**Work instructions**
Would you retype exactly the lines below, starting with the one that has "thumb cmc: (554, 978)" and going on through the one that has "middle mcp: (126, 72)", with no pictures and nothing else?

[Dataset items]
○ ○ ○

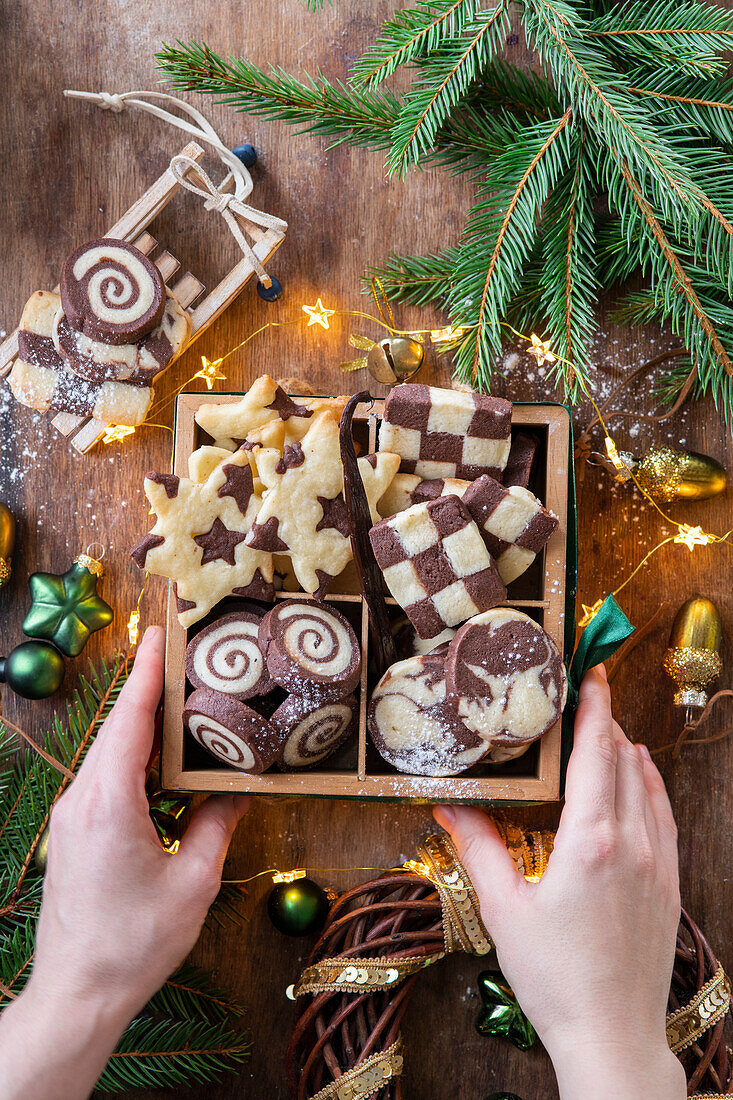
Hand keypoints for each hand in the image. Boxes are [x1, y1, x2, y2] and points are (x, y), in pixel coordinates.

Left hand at [0, 626, 247, 1099]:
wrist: (77, 994)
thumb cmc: (135, 943)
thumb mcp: (193, 883)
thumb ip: (216, 828)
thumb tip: (237, 794)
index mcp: (109, 802)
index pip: (131, 720)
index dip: (149, 674)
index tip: (163, 635)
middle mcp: (82, 799)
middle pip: (118, 728)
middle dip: (148, 689)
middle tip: (182, 657)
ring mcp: (71, 817)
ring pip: (108, 752)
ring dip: (141, 725)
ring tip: (179, 702)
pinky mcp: (72, 834)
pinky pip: (103, 778)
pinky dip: (132, 757)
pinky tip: (160, 761)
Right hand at [434, 665, 685, 1099]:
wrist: (612, 1035)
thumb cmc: (554, 978)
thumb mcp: (503, 910)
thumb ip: (477, 849)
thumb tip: (448, 808)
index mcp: (590, 842)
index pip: (595, 755)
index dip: (594, 709)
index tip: (592, 674)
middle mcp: (631, 844)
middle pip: (623, 762)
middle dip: (607, 721)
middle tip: (591, 691)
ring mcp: (657, 865)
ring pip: (648, 786)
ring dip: (628, 751)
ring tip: (610, 727)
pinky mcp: (669, 886)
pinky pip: (665, 818)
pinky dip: (653, 786)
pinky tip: (643, 776)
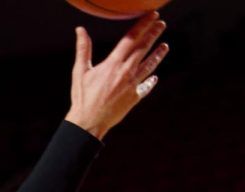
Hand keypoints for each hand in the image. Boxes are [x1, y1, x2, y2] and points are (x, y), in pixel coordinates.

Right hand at [66, 13, 168, 139]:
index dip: (143, 25)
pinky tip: (154, 77)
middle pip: (144, 48)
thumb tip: (80, 29)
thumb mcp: (80, 71)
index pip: (131, 38)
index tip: (152, 16)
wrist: (89, 122)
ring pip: (149, 65)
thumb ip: (83, 49)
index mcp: (113, 64)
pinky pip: (146, 87)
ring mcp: (132, 85)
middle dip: (154, 34)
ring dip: (158, 55)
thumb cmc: (82, 97)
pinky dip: (151, 82)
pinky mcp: (134, 98)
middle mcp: (126, 72)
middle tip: (161, 24)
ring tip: (165, 46)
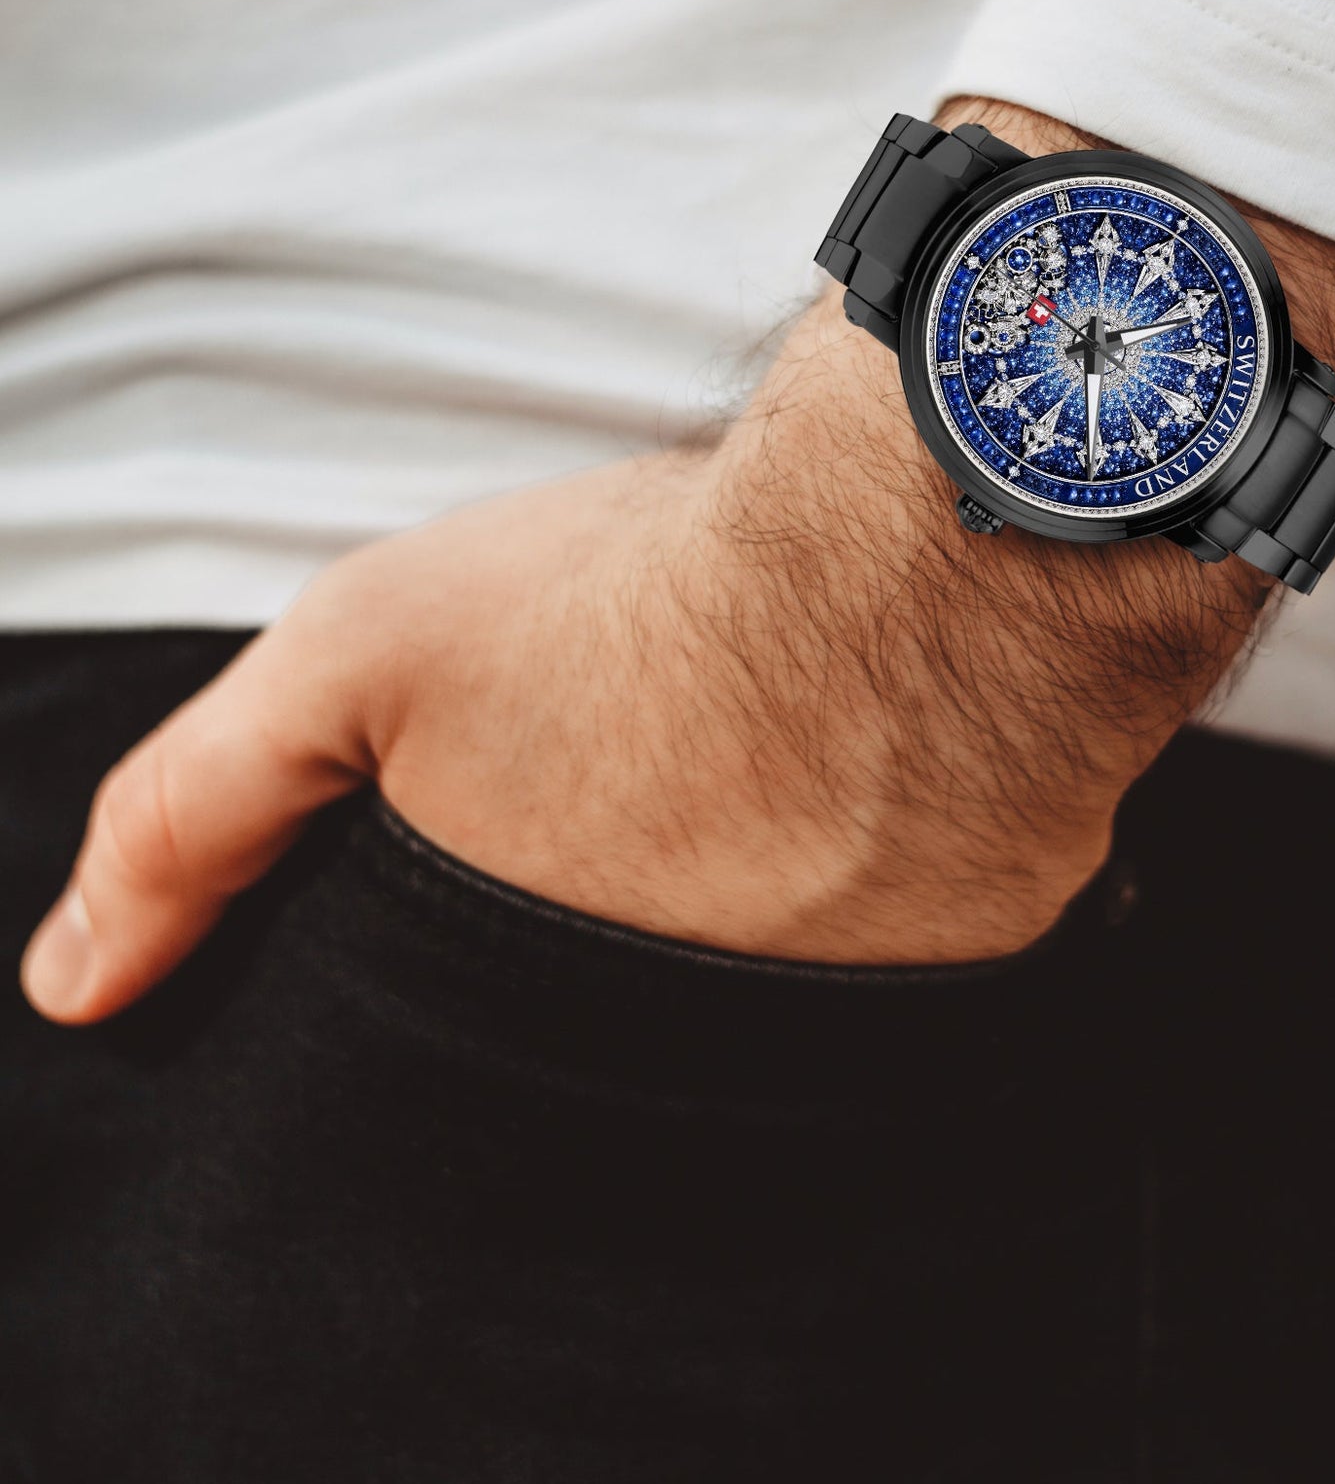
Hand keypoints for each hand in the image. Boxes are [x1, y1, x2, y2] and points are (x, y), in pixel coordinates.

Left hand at [22, 98, 1334, 1024]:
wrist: (918, 545)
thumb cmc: (650, 595)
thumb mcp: (367, 657)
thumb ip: (203, 815)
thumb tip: (77, 986)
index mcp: (551, 983)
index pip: (486, 1031)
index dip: (501, 928)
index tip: (544, 838)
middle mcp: (707, 1035)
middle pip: (638, 999)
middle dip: (644, 898)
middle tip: (679, 770)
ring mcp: (864, 1000)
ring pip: (797, 961)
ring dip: (789, 874)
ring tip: (791, 747)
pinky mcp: (997, 944)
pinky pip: (926, 924)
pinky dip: (904, 857)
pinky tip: (900, 757)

○ ○ ○

**Your solution**
thumb cmc: (554, 978)
thumb mcp: (503, 910)
thumb ip: (477, 849)
thumb tip: (448, 808)
index mcp: (590, 842)
index pip: (595, 755)
index dip: (594, 709)
index tip: (592, 674)
middle mcp: (631, 844)
middle pip: (623, 762)
middle dip: (607, 721)
middle tip: (591, 691)
ring mcp: (657, 865)
ring pip: (648, 786)
ring dip: (628, 751)
ring tip: (610, 727)
pinky mcp: (669, 886)
pinky pip: (665, 818)
pinky dip: (653, 786)
pinky tip: (643, 776)
Hand keypoints for each hand in the image. Boxes are [x1, y1, x2, y2] and points are (x, y), in pixel coordinates.

Right hand at [66, 13, 168, 139]:
index dip: (143, 25)
pinky tip: (154, 77)
middle pip: (144, 48)
thumb tip: (80, 29)
thumb mcp: (80, 71)
index pip: (131, 38)
index tip: (152, 16)
wrist: (89, 122)
ring pip: (149, 65)
thumb ip: (83, 49)
index mcp: (113, 64)
pinky pip: (146, 87)
ring mcp: (132, 85)
middle dip: (154, 34)
ring dip: (158, 55)
thumb cmc: (82, 97)
pinky dip: (151, 82)
pinky mcp: (134, 98)
middle mcp: (126, 72)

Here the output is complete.